Dre Tang : Je vous prie de m’excuser, si j’étais témoin de Jéhovah, ce que je ne suis pas…

Le sénateur Dalphond : Non. Comme vous êtes opposée à l’AMM et que vous ne voulez pas en parler avec un patient, je vous demande si le même principe que celui que vous défendez maintenant devrait s’appliquer dans d’autres cas. Si, par exemple, je suis à la fois médecin et témoin de Jéhovah, et que ma foi me fait rejeter les transfusions sanguines, j’estimerais, en simplifiant, qu’il ne faut pas en faire. Je n’en parlerai donc pas avec mon patient, même si c’est l’une des solutions qui s’offrent à lui.

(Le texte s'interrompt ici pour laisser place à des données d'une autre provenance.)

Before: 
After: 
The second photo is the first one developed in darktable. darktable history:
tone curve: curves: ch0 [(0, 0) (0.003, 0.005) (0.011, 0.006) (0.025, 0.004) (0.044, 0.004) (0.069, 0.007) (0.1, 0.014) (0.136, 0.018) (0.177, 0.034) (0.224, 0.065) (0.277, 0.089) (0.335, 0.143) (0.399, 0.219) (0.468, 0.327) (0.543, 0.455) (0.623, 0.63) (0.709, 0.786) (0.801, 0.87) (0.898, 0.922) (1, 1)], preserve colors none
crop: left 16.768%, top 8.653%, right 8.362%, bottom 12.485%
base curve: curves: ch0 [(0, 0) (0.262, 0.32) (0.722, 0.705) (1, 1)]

Dre Tang : Eh bien, je crois que vous comparez là des pommes et des oranges. Une transfusion sanguine vise à protéger et à sauver la vie. En éthique médicale, c’est habituellement le concept qui l’emporte sur les autres considérations. Toutefois, dans le cas de l’aide médicale à mourir, vous mettez fin à la vie. Je trouve que nous sommes là dans un tout autre registre.

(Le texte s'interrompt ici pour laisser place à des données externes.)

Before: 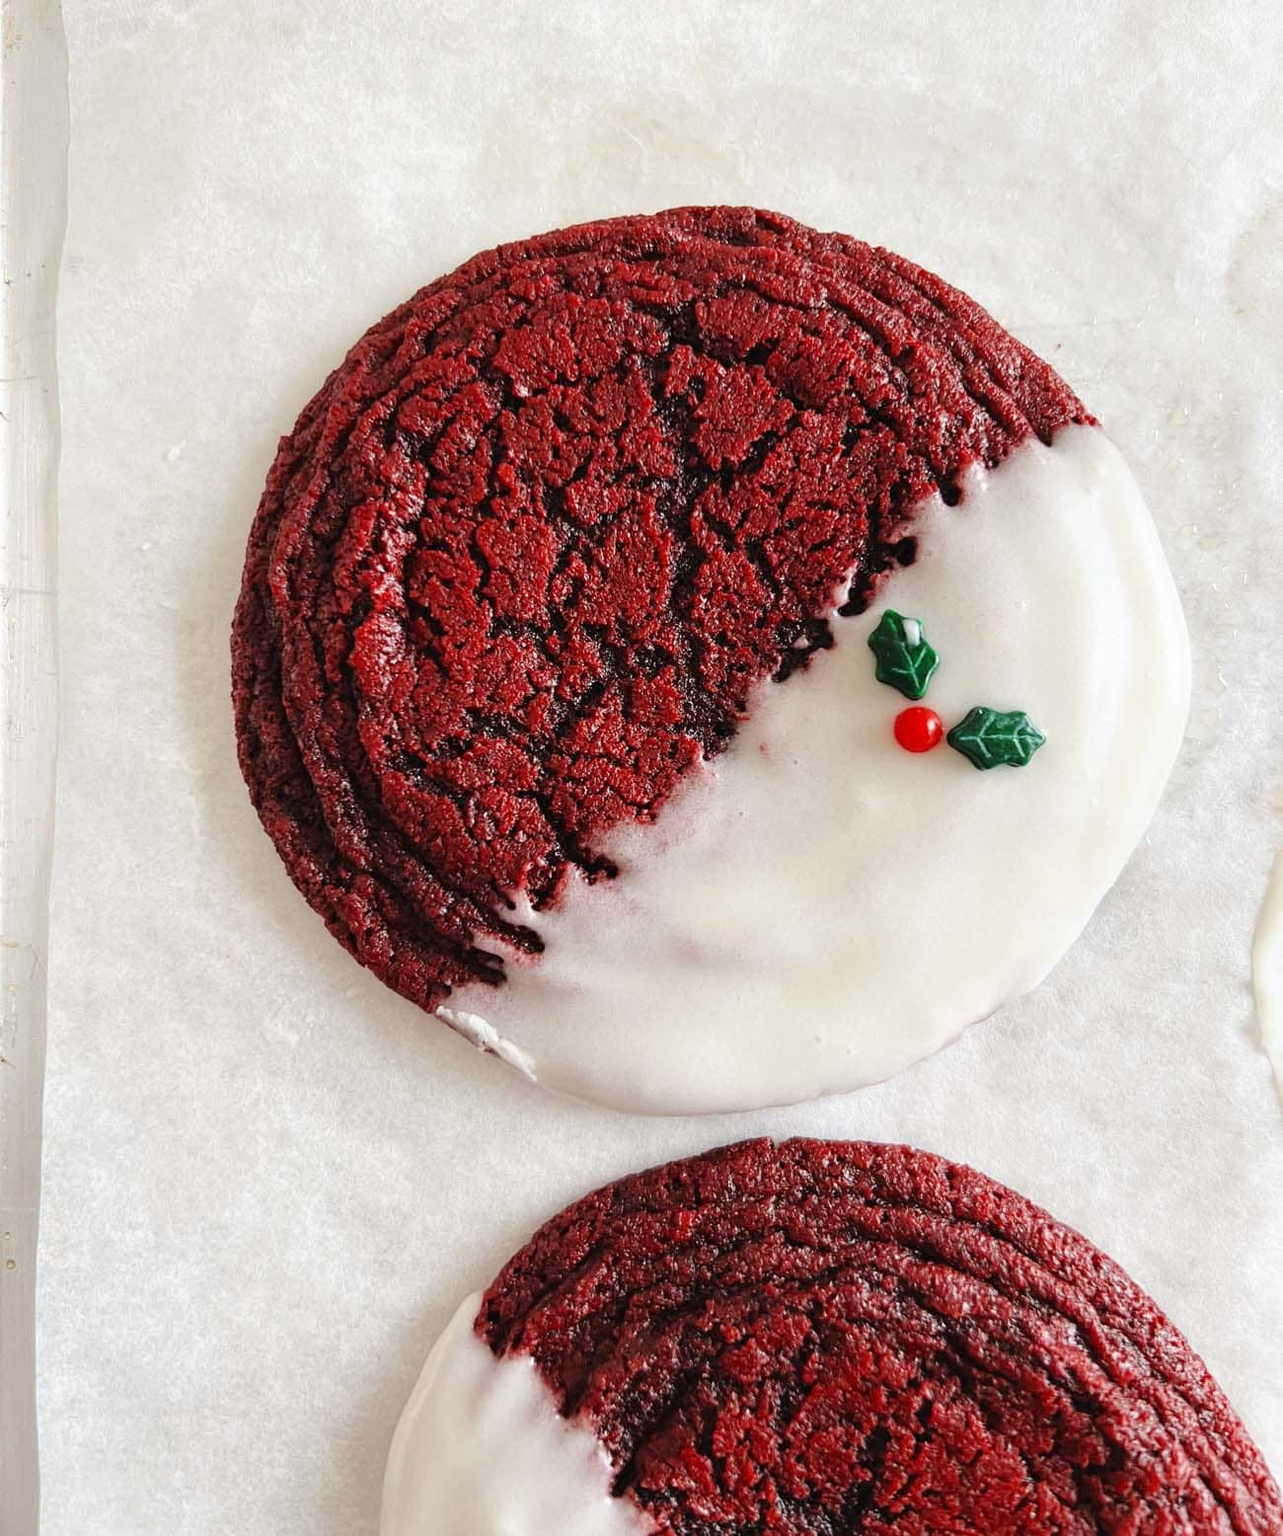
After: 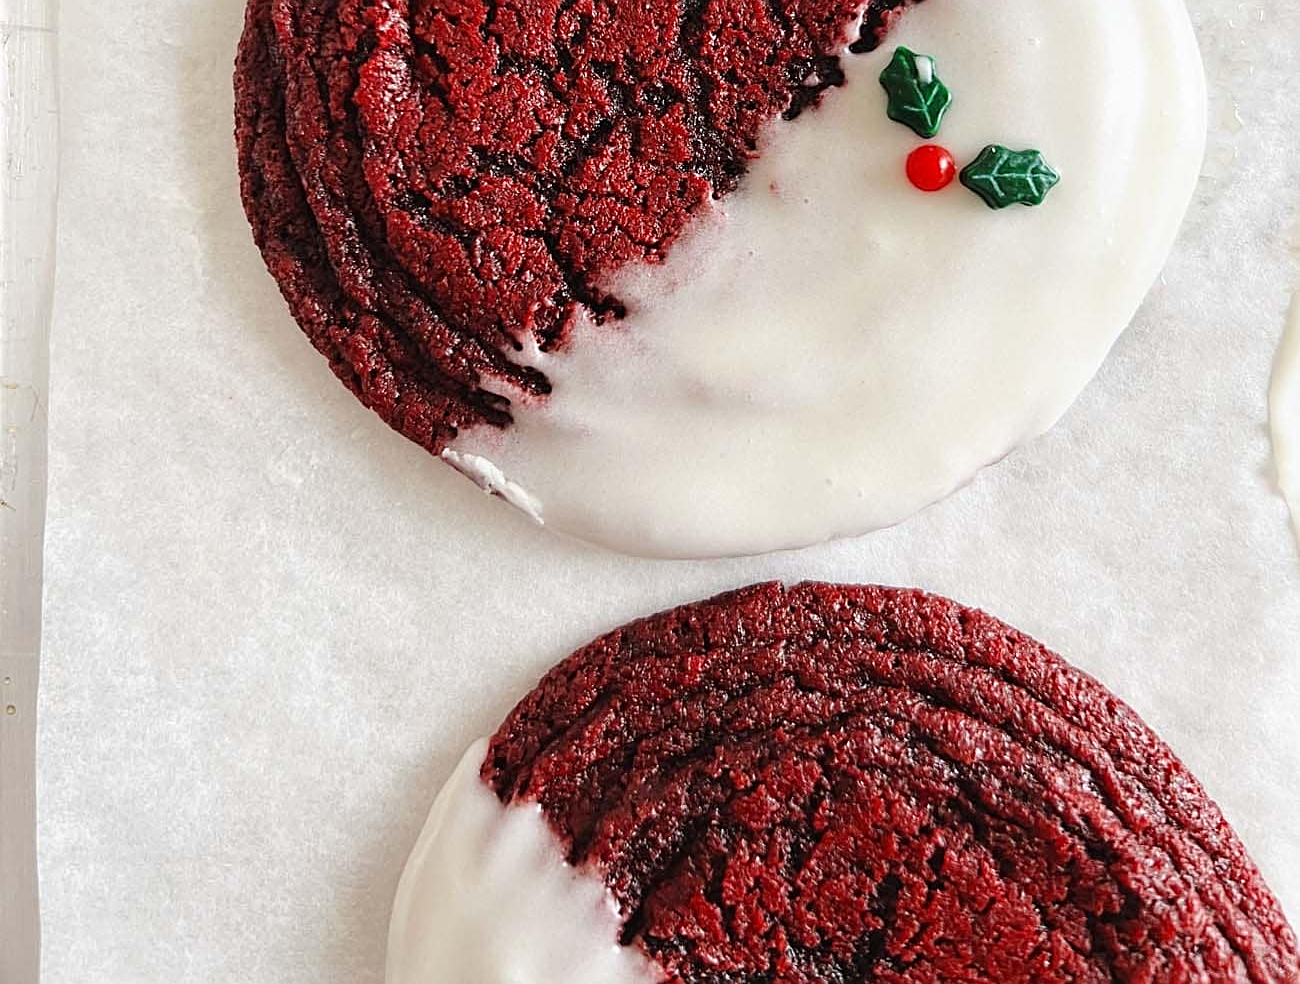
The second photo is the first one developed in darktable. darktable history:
sharpen: on, module defaults
crop and rotate: top 36.751%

Le sénateur Dalphond : Je vous remercie.

[Français]

Le sénateur Carignan : Au fond... Je reviens aux propos de la Dre Tang. C’est une question de religion. Votre position est-elle basée sur vos croyances religieuses?

[Traduction]

Dre Tang : Ce n’est pas une question de conviction religieuse. C’en est une de conscience, de ce qu’une personne juge bien de faire. Pour de nombreux médecins, mettre fin à la vie d’un patient, directement et intentionnellement, en particulier quand on ne lui a pas offert d’autres traitements, ne peut s’assimiler à de bons soins médicaux.

[Français]

Le sénateur Carignan : Parfait. Je pensais vous aider, parce qu’il y a deux droits constitutionnels qui peuvent s’opposer, mais c’est très bien. Je vous remercie.

[Traduction]

La présidente : Chers collègues, je vous remercie tous infiniment de votre patience. Nous avons tous déjà consacré beaucoup de temps à cette question et il est difficile de croire que nous ne sommes que mardi. J’ai cependant de bonnes nouvelles pour vous, demain nos travaux prendront fin à 16 h 30, soit après la comparution de la ministre de la Santé. Encore merci de votre patience et à demain. Malheureusement, il nous faudra, toujours demain, débuter nos travaux à 9 h 30 pour nous acquitter de tout ce que nous aurons à faire.

Le sénateur Cotter : Merci à vous, docteures Dembo et Tang.

La présidente : Nous avons eu aujourd’hui, grâce à vous, docteures Dembo et Tang, une séance de travail très animée et fort intéressante. Vous avez toutes deux eu des arguments percutants. Nous vous savons gré de tout le travail que vous faites. Encore merci beaucoup à vous deux.